Der Grat zwischen Wagemut und Übermut ist schmal. Und es kommt immer auf den Blickwinkel an. Wenn ein Bergsteiger einem Strandgänger erklären soll, warum er sich bei einer Bergtour einem Absturzrisiko aussetzt, wird er meistens ein verständnisloses Kopfschütteln ernten. Auf ähnliche Reaktionen muss sich wohl Alix von Melle einstellen, wenn sie im kommenden Frühjahr wirklich nach Tibet aufbrechen sollte, um den Mount Everest ohne Flaschensauerstoff zu besteigen. Schließlich hatte Alix erst im Mai am Makalu einen Gipfelversuch auf über 7500 Metern aus gesundheitlichen Gründen abbrechen müssen. „Es war ein Bauchgefühl. Mir war brutal kalt, und diese Kälte kam von innen heraus“, erzählt mir die 43-Jährige, die mit sechs Gipfelerfolgen an Achttausendern derzeit die Rangliste der deutschen Höhenbergsteigerinnen anführt. Mit ihrem Ehemann Luis Stitzinger stieg Alix ins letzte Hochlager ab. „Dann habe ich wirklich im Zelt gesessen und wie ein Fisch an Land nach Luft geschnappt.“ Der Verdacht: ein Höhenlungenödem.  Mit Hilfe von Flaschensauerstoff gelang es Alix, selbstständig ins Basislager abzusteigen. Später wurde noch zusätzlich eine Lungenentzündung diagnostiziert – und auch, dass Asthma mit im Spiel war.

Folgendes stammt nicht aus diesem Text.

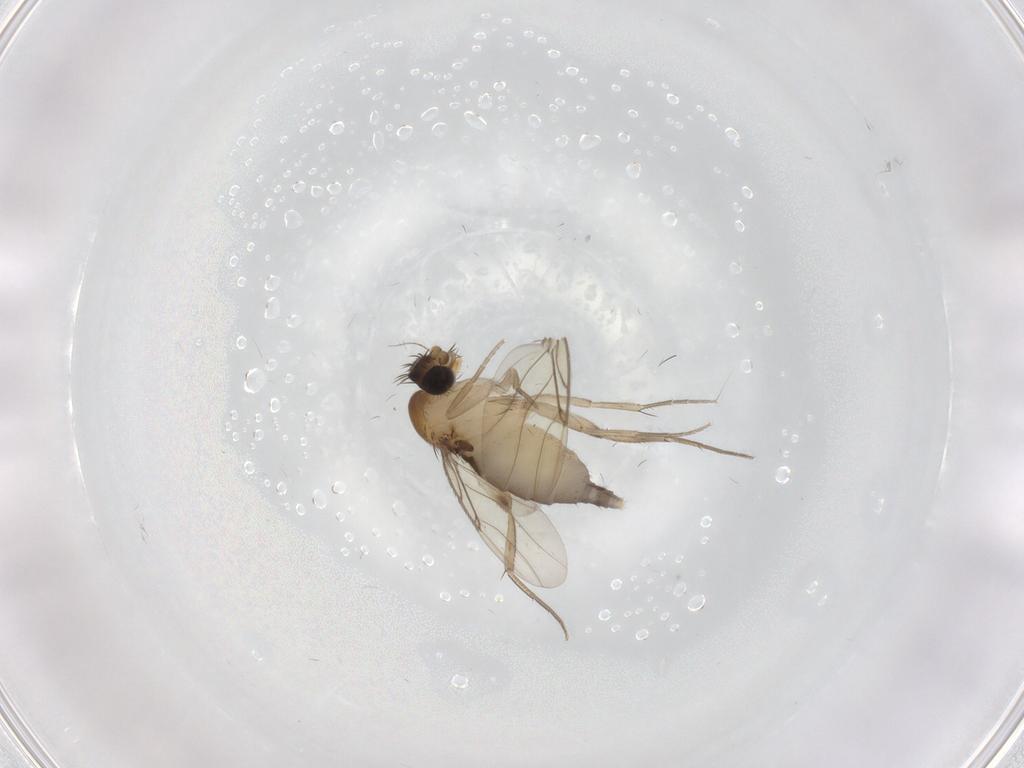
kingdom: Animalia
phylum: Arthropoda
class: Insecta
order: Diptera
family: Phoridae
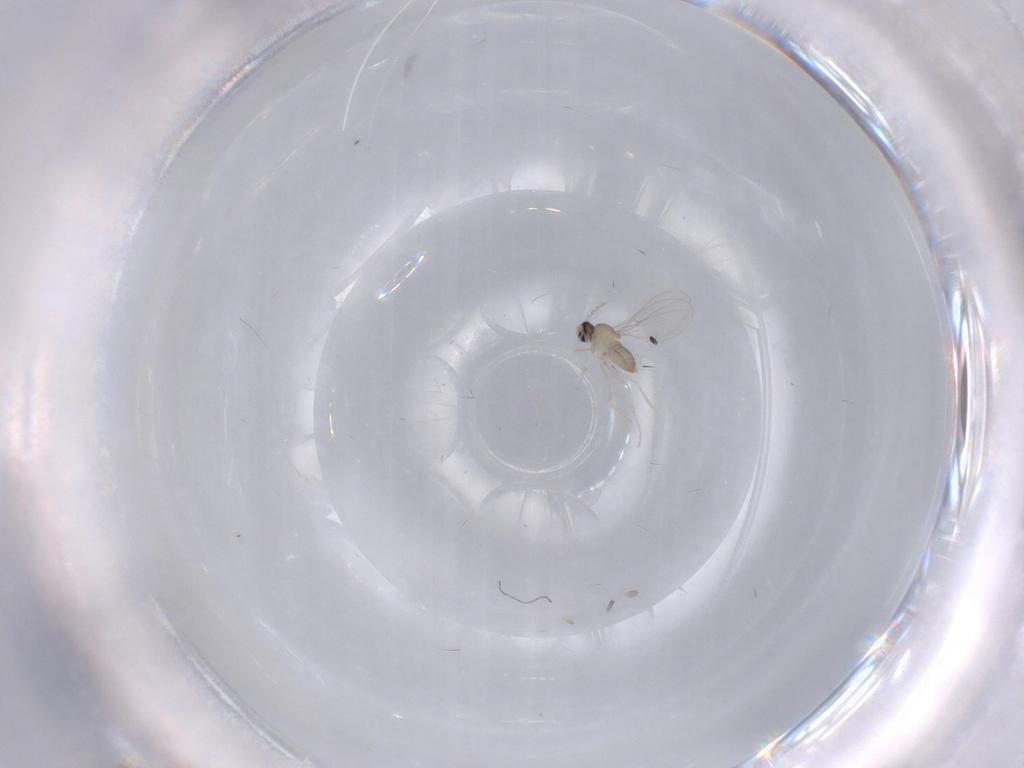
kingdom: Animalia
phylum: Arthropoda
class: Insecta
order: Diptera
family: Cecidomyiidae
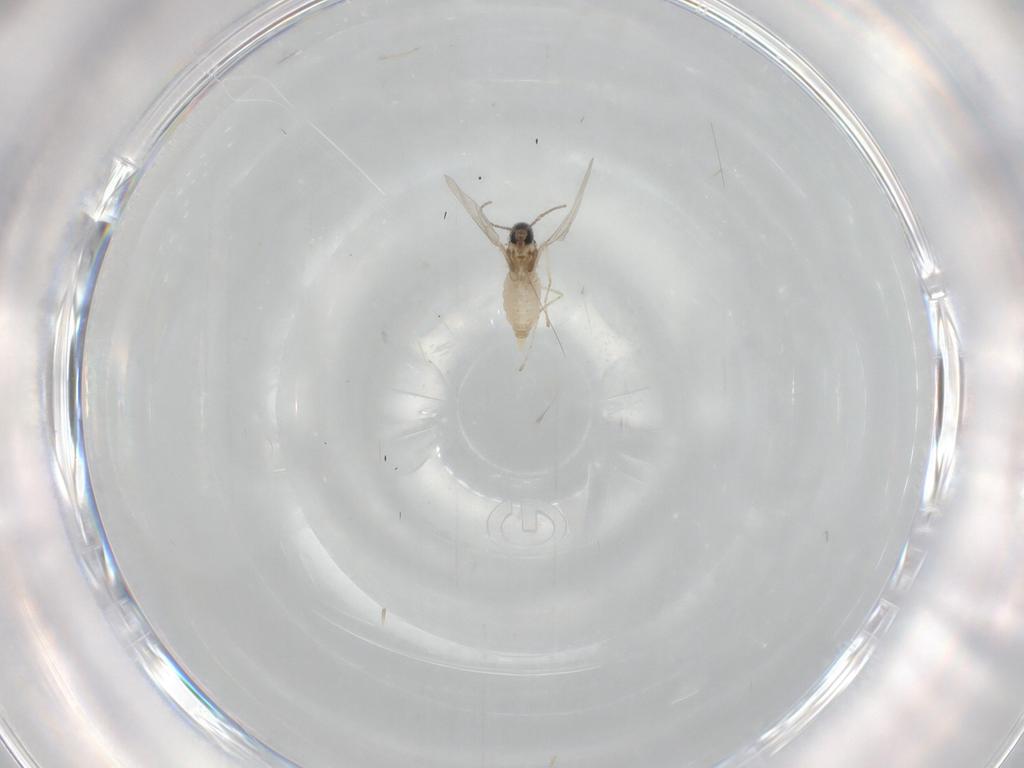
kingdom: Animalia
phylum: Arthropoda
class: Insecta
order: Diptera
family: Cecidomyiidae
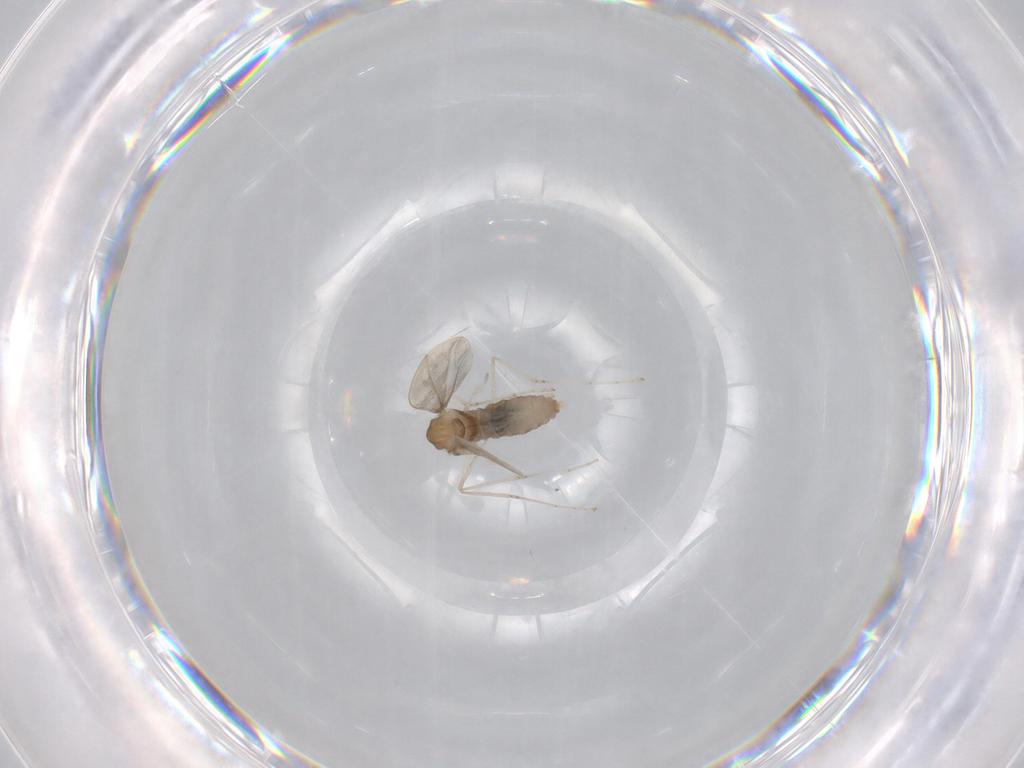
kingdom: Animalia
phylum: Arthropoda
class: Insecta
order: Diptera
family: Cecidomyiidae
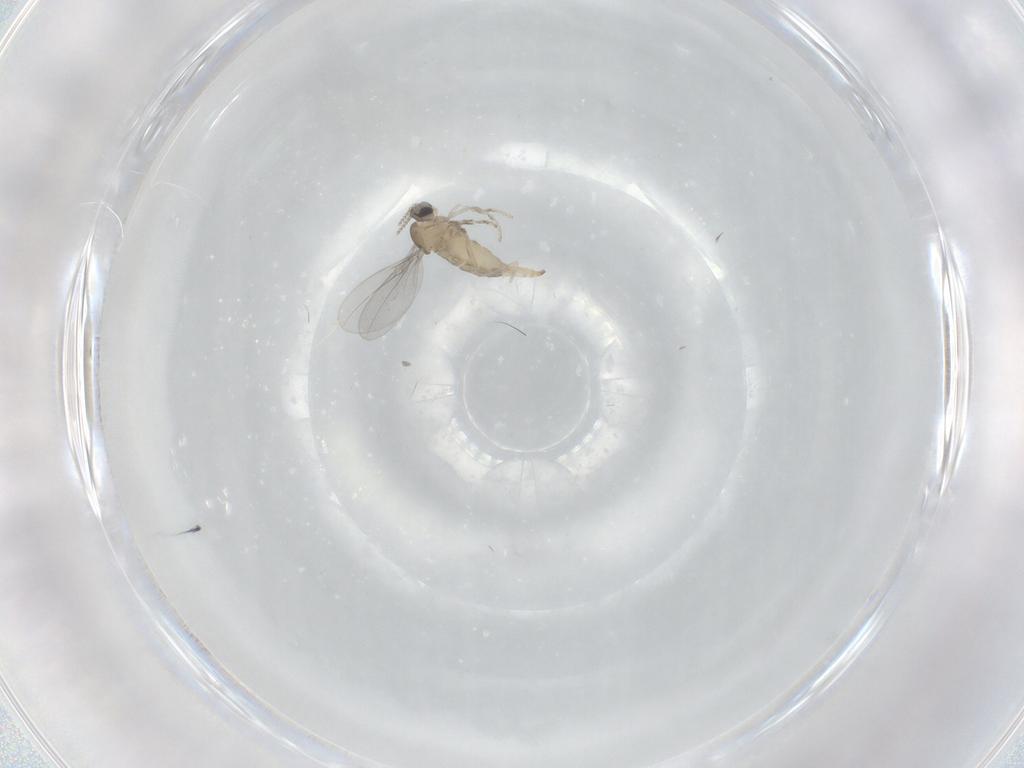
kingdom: Animalia
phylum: Arthropoda
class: Insecta
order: Diptera
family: Cecidomyiidae
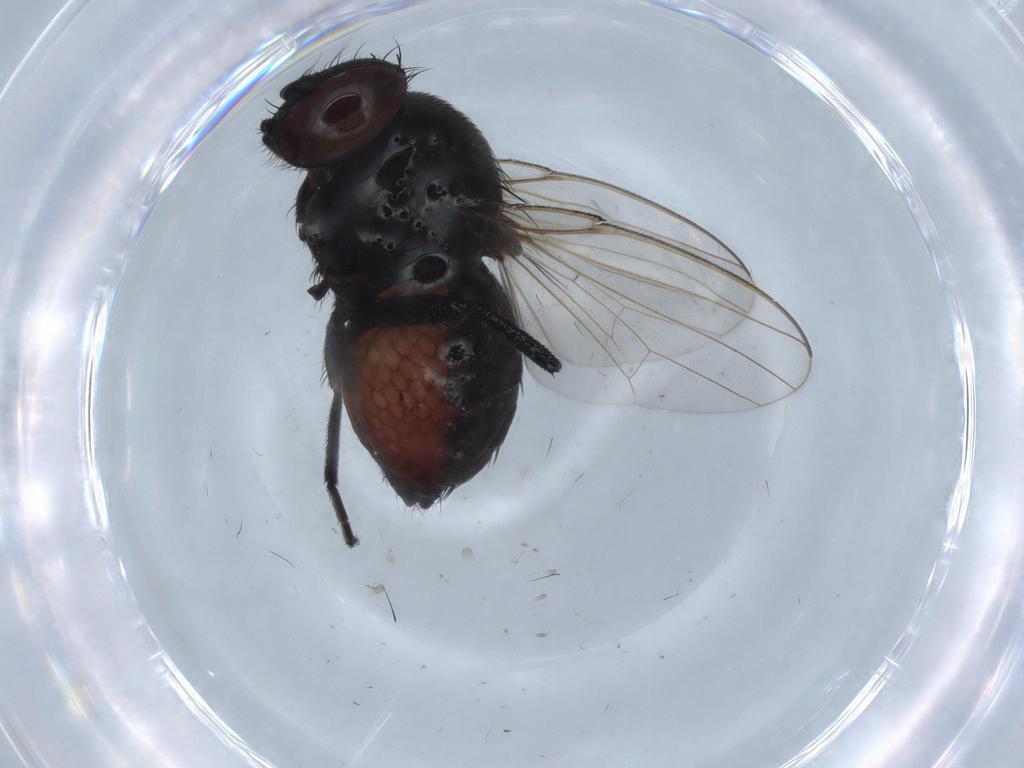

Kilimandscharo als Höhentest

Alix-und-Luis-im-Hochlager-„So ganz klar ist es nicht, was es wirklich war, wahrscheinlich eine blöde Kombination aus allem“, sagt Alix. Nach ihrer Rückkehr nach Deutschland war die Bergsteigerin noch wochenlang kurzatmig. Dann erholte sie sich und begann wieder zu trainieren. Im September bestieg Alix bei einer von Luis geführten kommerziellen Expedition den 5895 Meter hohen Kilimandscharo, den höchsten Berg Afrikas – quasi als Testlauf. „Am Kili habe ich die Höhe gut vertragen“, erzählt van Melle. „Da habe ich gemerkt, jetzt passt alles wieder.“ Und damit begannen auch die Planungen für das nächste Achttausenderprojekt. „Ganz klar ist es noch nicht. Aber im engeren Kreis ist der Everest von der tibetischen Nordseite her“, verrät Alix. Luis und sie überlegten, sich an eine von Dominik Müller geführte Amical-Expedition anzuhängen.

Auf Alarmsignale achten

Ich bin überrascht, hatte ich doch erwartet, dass sich Alix nach ihren Lungenproblemen eher einen niedrigeren Achttausender aussuchen würde. Daher frage ich nach: Wirklich wie bei ihren bisherigen Projekten ohne Atemmaske? „Definitiv ohne Sauerstoff“, antwortet Alix. „Das war auch nach dem Makalu für uns keine Frage, dass wir jetzt umswitchen und mit Sauerstoff und Climbing Sherpas gehen. Das ist einfach nicht unseres.“ Die Erfahrung am Makalu sei ein „kleiner Dämpfer“ gewesen, räumt Alix ein. Aber sie habe daraus gelernt: „Ich habe das Training überdacht, die Ernährung, die Erholungszeiten. Und ich werde künftig noch mehr auf Alarmsignale achten.“ Auch und gerade am Everest. „Mir ist absolut klar, dass die Chance, den Everest ohne zusätzlichen Sauerstoff zu besteigen, wirklich ganz gering ist. Da muss alles zusammenpassen“, sagt Alix. „Wenn ich dort umkehren muss, bricht mir das keinen Zacken aus der Krone. Wir wollen es einfach probieren. Vielleicht klappt es, vielleicht auch nicht.“

P.S.: Alix und Luis werden am kommenden Freitag in Köln über ihre Erlebnisse am Makalu und an den anderen Achttausendern berichten – in der DAV-Vortragsreihe „AlpinVisionen“, die jetzt ihren 15. Geburtstag feiert.